How Is Housing Equity Calculated?

Home equity is the portion of your home’s value that is free from liens and mortgages. If you sell your house and pay off these debts, you would walk away with an amount of cash that is about equal to your equity. Housing equity increases your overall wealth and can grow over time as your house increases in value and as you pay down your mortgage. It can also decrease if your home value falls or if you take on a new and bigger mortgage. If your home value drops below your mortgage and lien balances, you’ll be “underwater” with negative equity.

Step 1

Estimate your home’s current market value. You can find this information on websites that give free home value estimates.

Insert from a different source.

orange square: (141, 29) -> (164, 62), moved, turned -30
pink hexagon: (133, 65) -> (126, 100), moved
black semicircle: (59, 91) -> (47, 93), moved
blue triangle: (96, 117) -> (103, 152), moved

You can also contact a real estate agent in your area to request a free estimate of your home’s value or to request prices of homes similar to yours that have recently sold in your neighborhood. Similar houses in the same area typically sell for around the same price. For example, if a house on your street with the same square footage as yours recently sold for $650,000, your home would be worth about the same amount.

Step 2

Find, on your most recent billing statements, the outstanding balance of any mortgages you have on your property, including a first mortgage, second mortgage or home-equity line of credit.

Step 3

Determine the amount of any liens that have been placed on your home, such as a lien for unpaid taxes. You can contact the county recorder’s office for the county in which your house is located to find the amount of any liens.

Step 4

Subtract the amount of mortgages and liens from your home’s current market value to determine your equity. A negative result represents negative equity. For example, assume your home’s current market value is $800,000, you have a $500,000 first mortgage and a $50,000 balance on a home-equity line of credit. Subtract $500,000 and $50,000 from $800,000 to get $250,000 in home equity.

Tip

  • Calculate your home equity periodically to update any changes.